(Records):
________________________

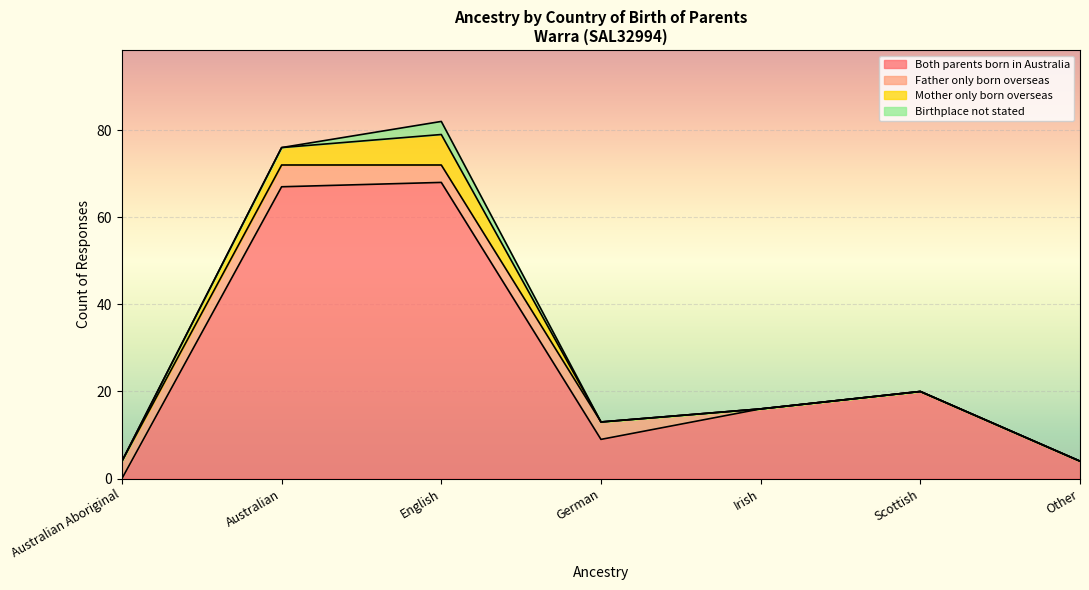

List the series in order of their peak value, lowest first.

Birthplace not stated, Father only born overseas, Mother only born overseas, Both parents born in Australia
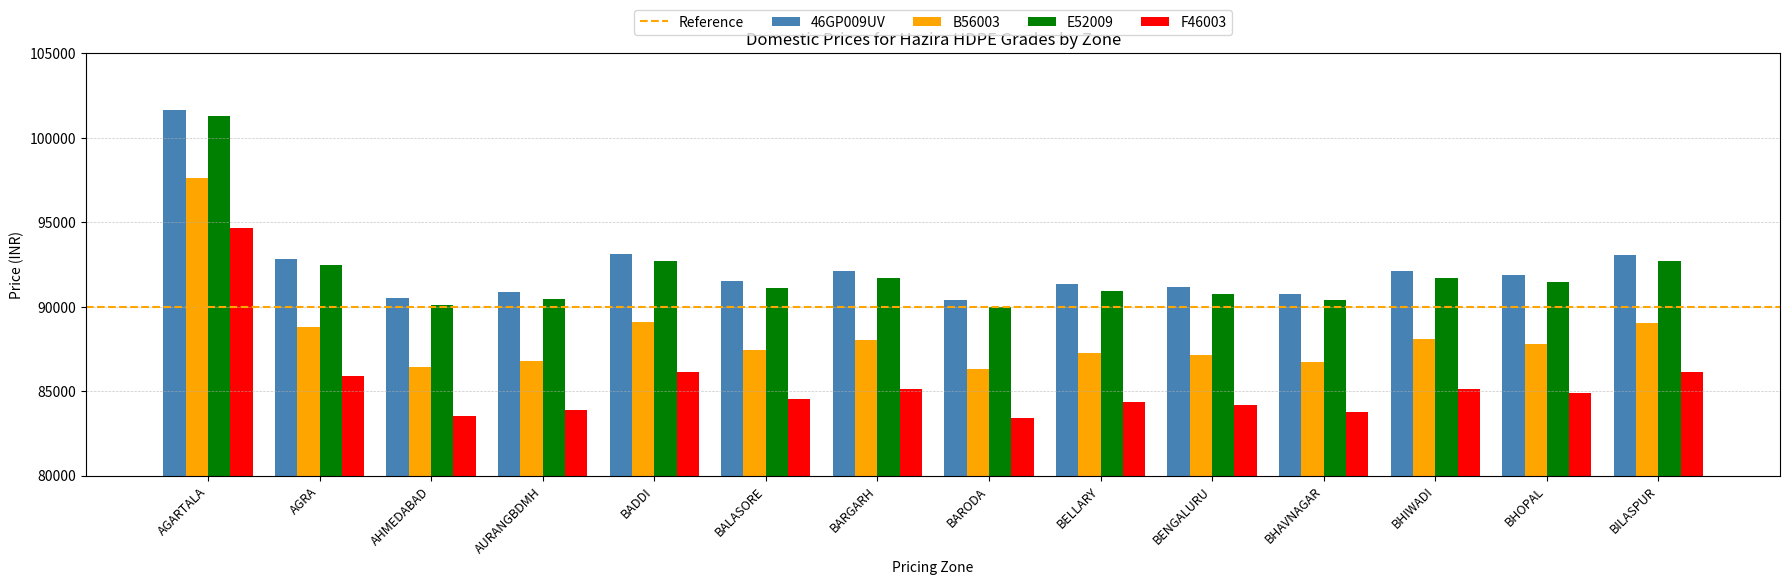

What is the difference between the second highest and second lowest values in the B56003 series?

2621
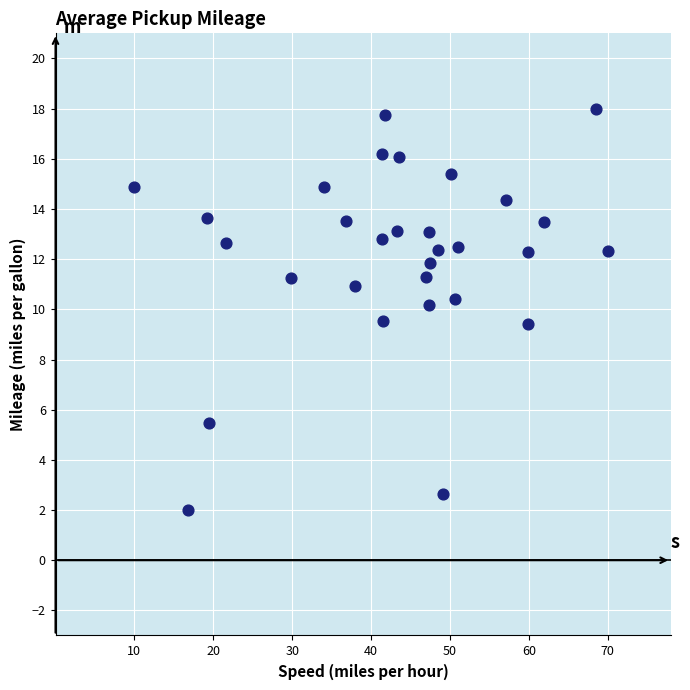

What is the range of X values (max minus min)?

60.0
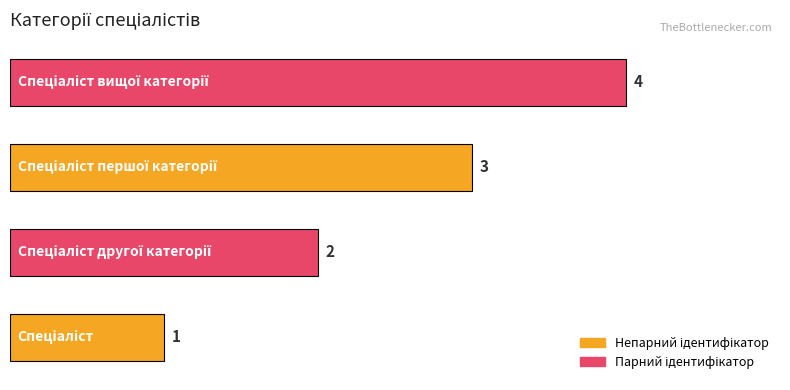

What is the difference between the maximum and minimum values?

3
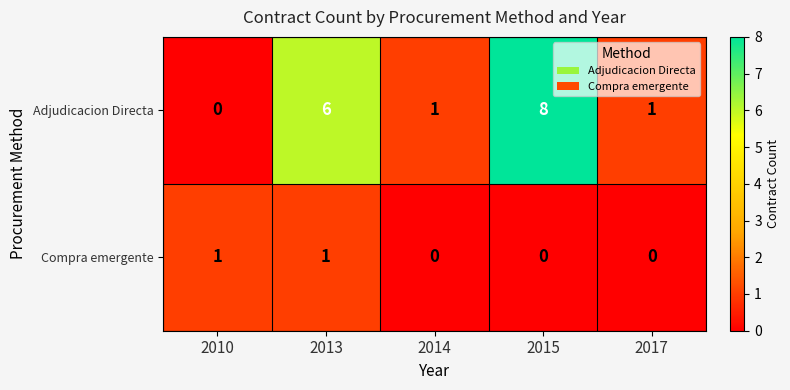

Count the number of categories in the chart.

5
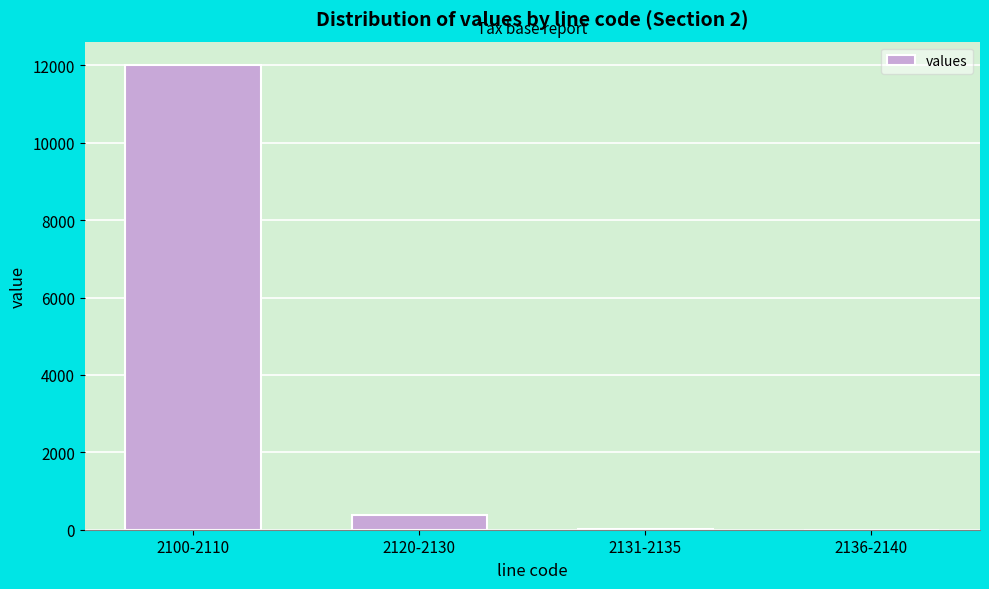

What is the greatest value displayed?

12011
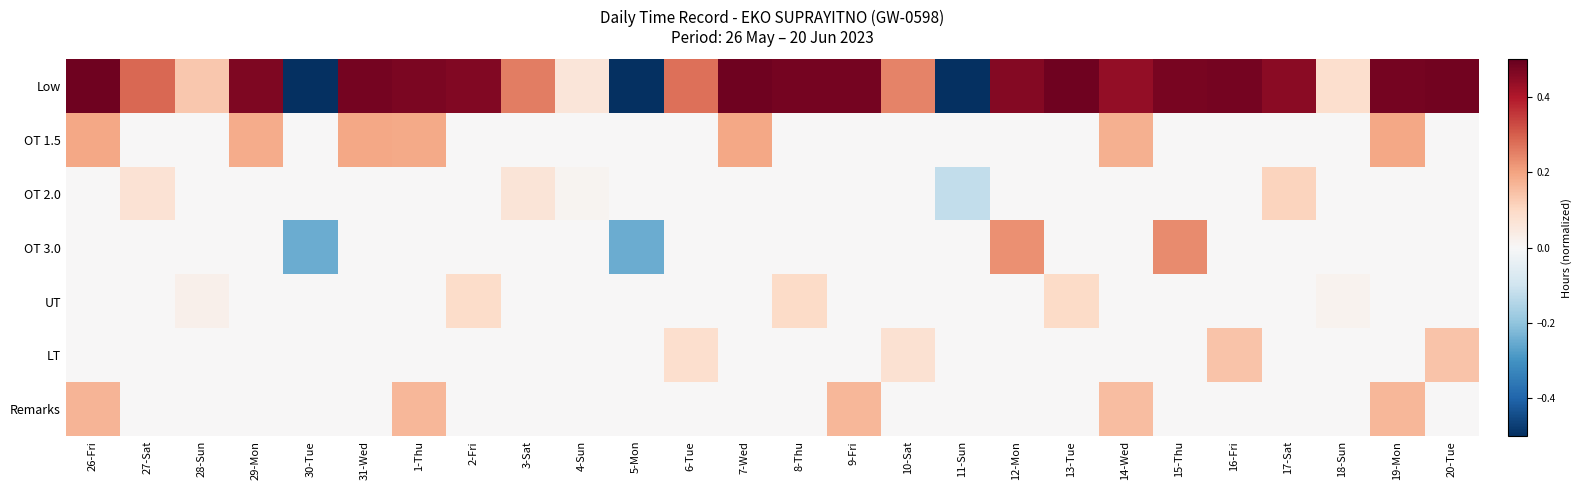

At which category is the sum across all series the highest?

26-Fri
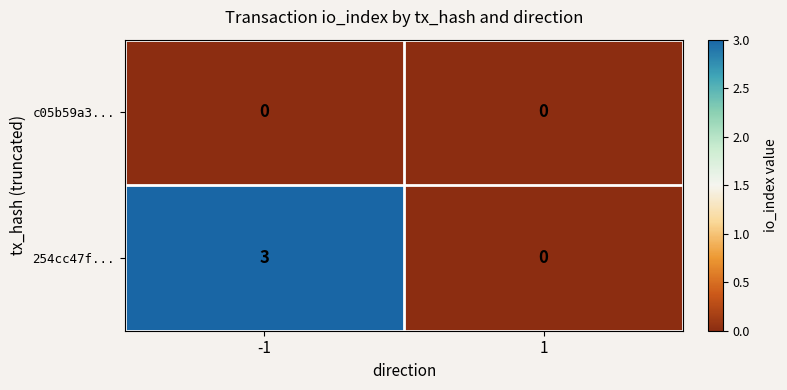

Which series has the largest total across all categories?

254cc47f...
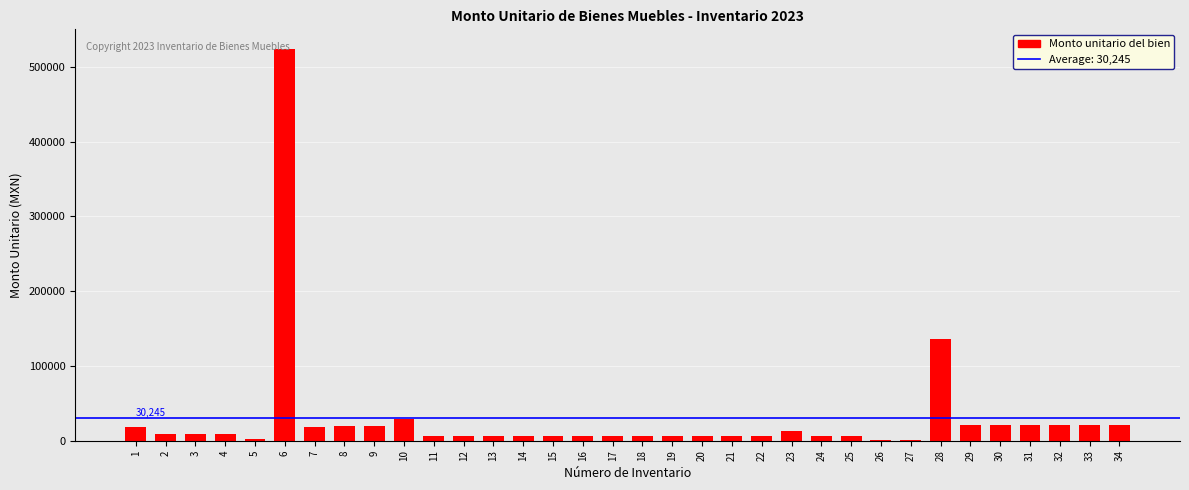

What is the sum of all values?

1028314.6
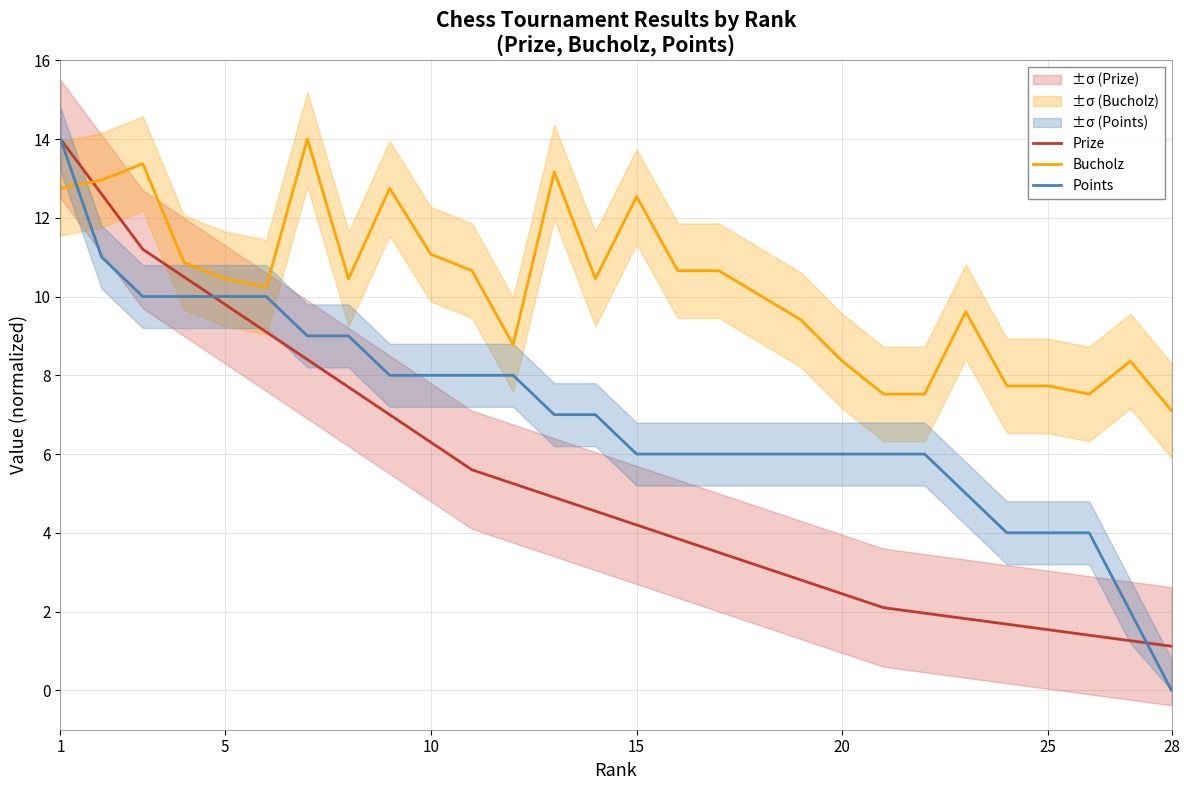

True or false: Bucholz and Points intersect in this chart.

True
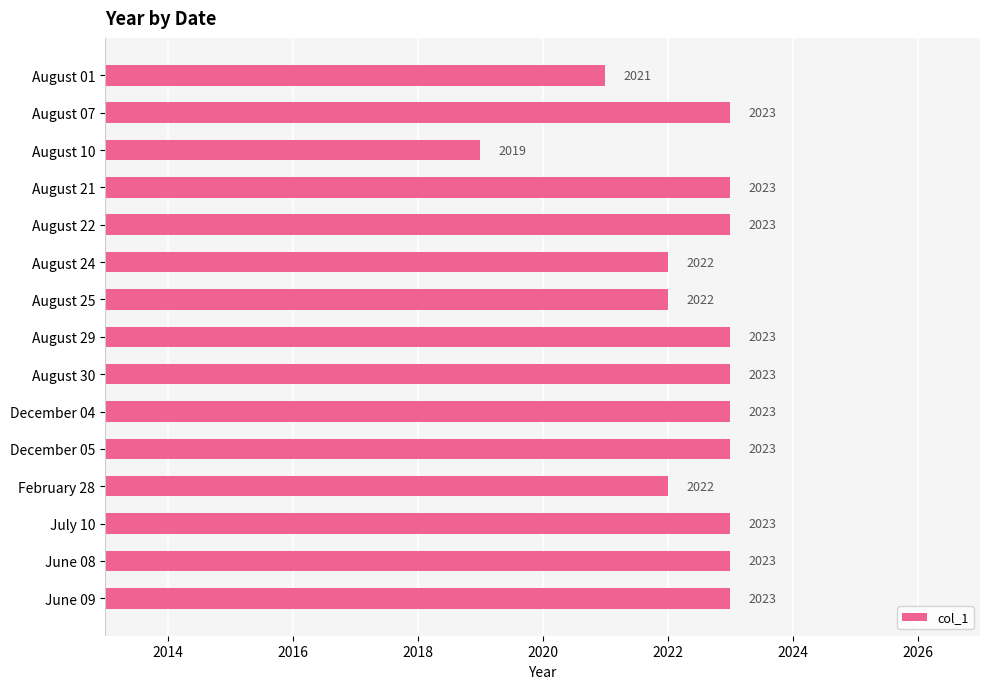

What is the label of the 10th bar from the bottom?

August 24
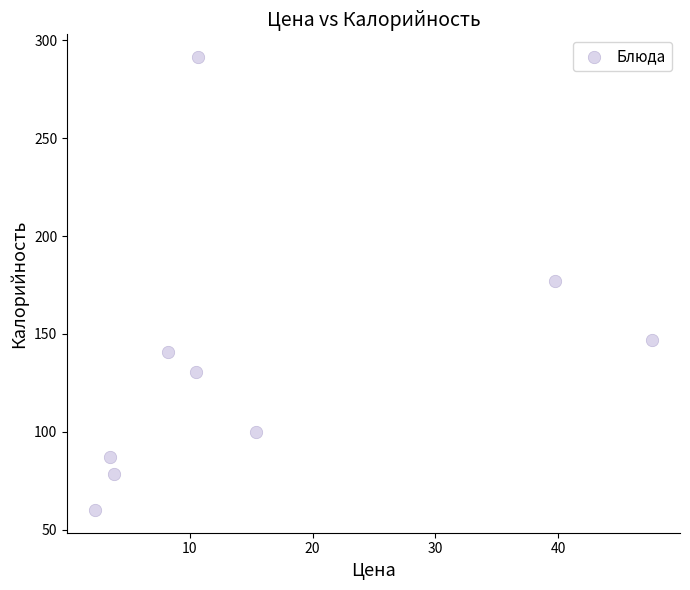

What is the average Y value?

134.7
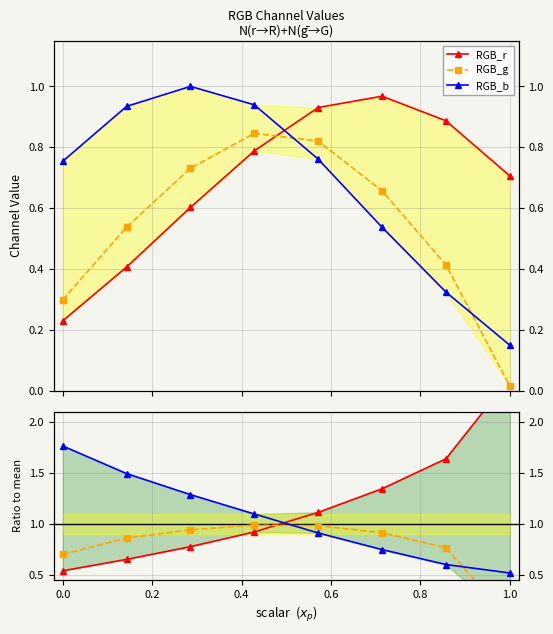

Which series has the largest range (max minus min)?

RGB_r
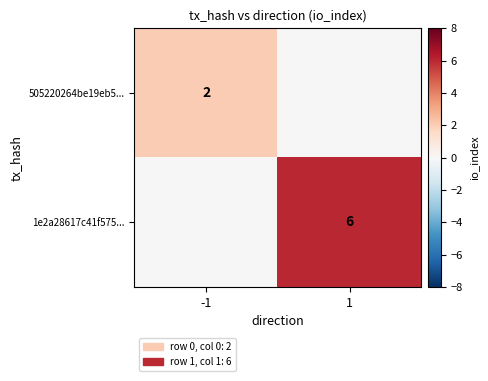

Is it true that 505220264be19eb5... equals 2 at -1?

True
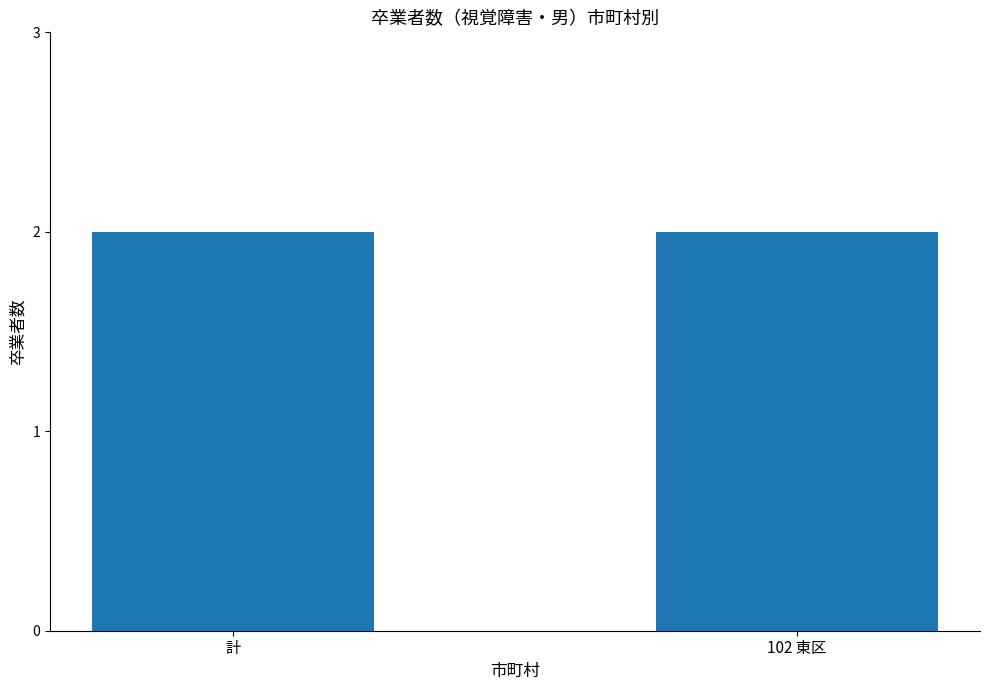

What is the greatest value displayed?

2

________________________

(Request): Convert the data above into a JSON array of strings with one string per line, skipping blank lines and leaving out the pictures.

(Exercise response):
[
  "List the series in order of their peak value, lowest first.",
  "Birthplace not stated, Father only born overseas, Mother only born overseas, Both parents born in Australia",
  "What is the difference between the second highest and second lowest values in the B56003 series?",
  "2621",
  "What is the range of X values (max minus min)?",
  "60.0",
  "What is the difference between the maximum and minimum values?",
  "3",
  "Count the number of categories in the chart.",
  "5",
  "What is the greatest value displayed?",
  "12011",
  "At which category is the sum across all series the highest?",
  "26-Fri",
  "Which series has the largest total across all categories?",
  "254cc47f...",
  "What is the sum of all values?",
  "1028314.6",
  "True or false: Bucholz and Points intersect in this chart.",
  "True",
  "What is the label of the 10th bar from the bottom?",
  "August 24",
  "What is the average Y value?",
  "134.7",
  "Which series has the largest range (max minus min)?",
  "RGB_r",
  "Is it true that 505220264be19eb5... equals 2 at -1?",
  "True",
  "What is the greatest value displayed?",
  "2"
]